WORK TO DO ::
1. Answer these from the passage on Caro's sculpture:
(a) Which traditional modernist notion would Caro have nothing to do with?
(b) What does Caro insist is the ideal viewing situation for his coloured steel works?
(c) What have bright colours and open forms given way to in his work since the 1960s?
2. Sum up the passage on Caro's sculpture in two sentences.

QUOTED PASSAGE ::
....

Caro belongs to the modernist tradition in that he stresses the physicality of sculpture, its working "in the round" - abolishing any sense of a single- point perspective - and in that he uses modern, experimental materials. But he would have nothing to do with the traditional modernist notion of primitivism. Not for him the sculpture as surrogate totem. His breakthrough works don't invite touch or elicit empathy. Instead they are about internal formal relations, and in that respect are supremely optical. The experience of looking is more pictorial than sculptural, in other words, which makes him a winner for the National Gallery.
Asked about the sense of physical interaction at the time, Caro made the point that his works are "for the eyes only". The ideal viewing situation for his coloured steel works, he has always insisted, is the pure white cube of a modernist art gallery. That way the forms float, relatively unburdened by gravity and their relation to the rest of the world, defining their own internal spatial dynamics with freedom and detachment.
Since the 1960s, though, Caro's work has moved on from its purist beginnings. Bright colours and open forms have given way to richer, darker, heavier materials and handling. Works now tend to be more grave and expressive. He started out being so reductive he looked like a minimalist avant la lettre, but since the real minimalists stepped forward to play their conceptual games with the meaning of art in light strips and piles of bricks, Caro has gone in the opposite direction. In reconstituting the expressive base of his sculptural language he has even taken to visiting the Old Masters for inspiration and ideas. (Transcriptions, though, account for a fraction of his gargantuan output.)

....

[Stored records]
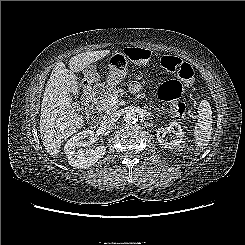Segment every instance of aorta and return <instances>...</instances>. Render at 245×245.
I'll list each match as a JSON object with an SVG mask.
<instances>
[{
    "label": "aorta",
    "instance_id": "aorta-1",
    "mask_svg": "<svg viewBox=\"0 0 245 245\" xmlns=\"http://www.w3.org/2000/svg\"><path fill=\"white\" fill-rule=\"evenodd\" d=\"M124 120L128 124H134L138 121V116L134 111H129L125 114Z\"/></svg>",
    "mask_w": 245,
    "mask_h": 245
}]
</instances>
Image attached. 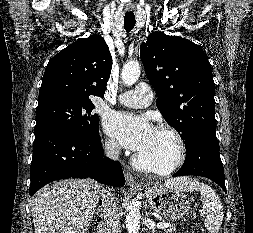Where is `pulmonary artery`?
<instances>
[{"label":"pulmonary artery","mask_w":253,"mask_h":233,"mask_svg":"<svg viewBox=\"0 0 253 233\" xmlns=\"http://www.w3.org/2000/svg\"><path fill=\"white\" fill-rule=\"evenodd\" d=\"M118 102L132 108H144L151 104L153 92L148 84L141 83L135 89L121 93Z\"/></svg>","instance_id":"pulmonary-artery-1"}]
</instances>
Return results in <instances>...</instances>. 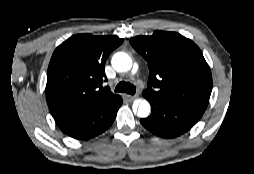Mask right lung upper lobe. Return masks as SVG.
Listing matches in <instances>:
<instances>
[{
  "label": "right lung upper lobe",
  "mask_w": 254,
  "mask_h": 174,
  "mask_svg": "<svg viewBox=\"0 0 254 174\" xmlns=\"http://www.w3.org/2000/svg\"><path fill=\"white\" fill-rule=\"evenodd\" d=\"M123 43L117 36L78 34L54 51L47 72L46 97L54 118L84 102L115 100L120 96L103 87L105 62Z\"/></svg>",
  "instance_id": "right-lung-upper-lobe-1"
}]
</instances>
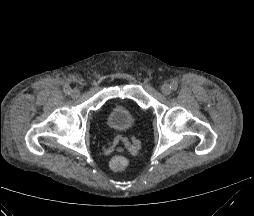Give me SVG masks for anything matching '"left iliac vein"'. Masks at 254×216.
I'll return each mask as SVG.
<instances>
[{
	"mask_svg": "<svg viewBox=\"0 0 254 216\" xmlns=\"http://www.w3.org/2000/svg\"><path fill=\"white\" fill-rule=\"evenodd\" d=\"M161 91L164 95H170L171 93V87L168 83H164L162 86H161Z\"/></svg>",
	"mask_w": 254,
	"mask_h": 216,
	"instance_id": "4c4485c4",
	"label": "left iliac vein"
}]
</instances>
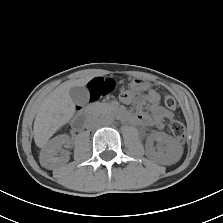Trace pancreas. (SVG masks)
I'll use <instances>...</instances> for the list:
<instances>
[{
	"label": "pancreas",
	"mask_w": 223,
	"mask_h": 223,
	"mask_svg": "<svg viewBox=\"0 0 223 223\" xmlns=\"http://www.w3.org/2000/svg\"><path fill=\"white\" fill-rule=\"evenodd\" d=\"M108 106L109 105L107 103H96V104H94V109L98 110V111H102V110L108 108Z\"/></svg>",
	"instance_id": "cf45deb5"
}]
</instances>
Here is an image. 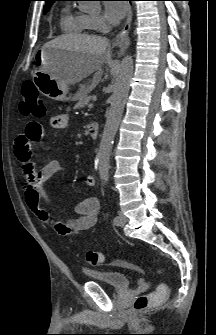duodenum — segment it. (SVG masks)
<instances>
[{"mask_svg": "<svg viewBox=\"0 0 216 335\" xmlns=\"http://www.w3.org/2000/svg\"><path fill=\"white\" fill-rule=\"evenodd\" d=\"M88 132L90 137H92L93 139L97 138L98 136V125L96 123H92L89 125L88 127Z\"/></svg>", "mask_w": 216, "mask_h": 335, "instance_id": "duodenum-1", "label": "duodenum"}]
</instances>
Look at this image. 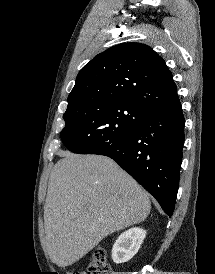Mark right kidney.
I'll list each match as a JSON object with an SVG mask.
<instances>
[{"instance_id":"obj_1","label":"right kidney","mask_w":215,"mask_h":274,"mask_svg":"<svg viewBox=\"0 0 215 274\" xmlns=\"http://www.w3.org/2000/svg\"><path fill=\"white\" fill-rule=\"evenodd\" d=\"M145 237L146 231L138 227L123 232L113 245V261L116 264L129 261L138 252Z\"/></svg>"}]
</instances>
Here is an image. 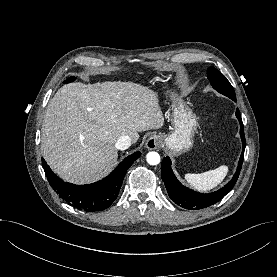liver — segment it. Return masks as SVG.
<instances>
[{"mask_svg":"<svg viewBox=\"0 0 277 277\" xmlns=\"http://www.w3.org/2000/svg\"><path fill=\"white\" fill-rule=\"evenodd\" d=\"M164 124L158 95L133 82H103L62 86L48 103L42 125L41 150L63 180L89 184L107 176L118 151L115 143L127 135Z\"/></svg>","mask_w":277,"mask_h":277,"instance_id":"6515ba94","label":"liver"}]
</instances>
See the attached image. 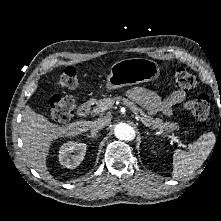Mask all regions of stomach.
<instances>
[{
	"mask_svg": "<svg viewBox=\"0 0 221 221\" xmlns=\"http://www.w3.org/2000/svg\"><path fill=\"white\" fill-rule=\"evenodd\" d=\"M158 64L146 58H128L117 61L107 77L106 89L115 90L124 86L154 81L159 77Z\"/></svg>",
	"mask_w": 221,
	"mask_h": 221,
	"instance_id": "1",
	"label": "stomach"
}]
</instances>
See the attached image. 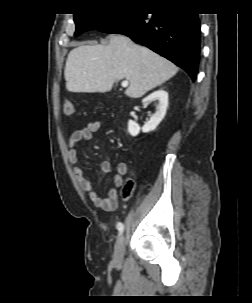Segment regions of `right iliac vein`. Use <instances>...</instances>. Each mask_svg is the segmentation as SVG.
I'll list each match as a JSON object with an SVG mask.
<instances>
[{
    "instance_id": "63e3f726",
    "label": "right iliac vein",
    "mask_w": 252,
    "mask_h": 303,
    "mask_svg": "<svg viewBox=\"0 0 252 303\" xmlns=\"http://www.w3.org/2000/svg\"><path fill=\"white\" fill-rule=\"evenodd\" d=\"M124 250H125V237L124 235H121L115 243L114 253H113V261L118 265H121L123 262Z\"/></svg>"
}]
</instances>
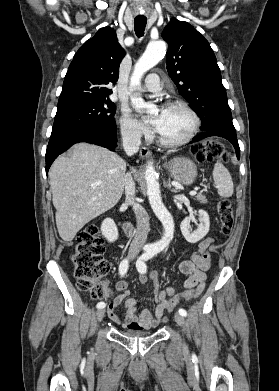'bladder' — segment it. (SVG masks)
Wrapping results in <instances>:
<instances>
[{
  "label": "bladder",
  "instance_id": "1",
  "mask_svg": "<svg viewBox=\"0 0 279 391\" xmlns=\"http://www.w3.org/2000/svg\"><path fill=\"white\" fill-rule=\"evenodd\" d=\"M121 334L127 338L139 339L149 335L147 332H138L134 330L121 331Z\"/></svg>",
  "mask_w": 279,
  "mask_h": 391
}]
</instances>
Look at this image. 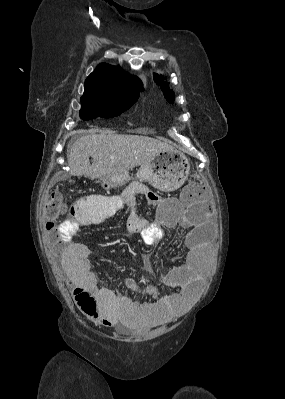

....

EXERCISE SOLUTIONS ::
1.
(a) The notion of primitivism.
(b) The pure white cube of a modernist art gallery.
(c) Richer, darker, heavier materials and handling.

2. Caro shares modernism's stress on the physicality of sculpture and on experimental materials, but he rejects primitivism, and his breakthrough works are about internal formal relations, meant "for the eyes only" and best seen in a white-cube gallery. Since the 1960s his work has moved from bright colours and open forms to darker, heavier, more expressive materials, and he has even turned to the Old Masters for inspiration.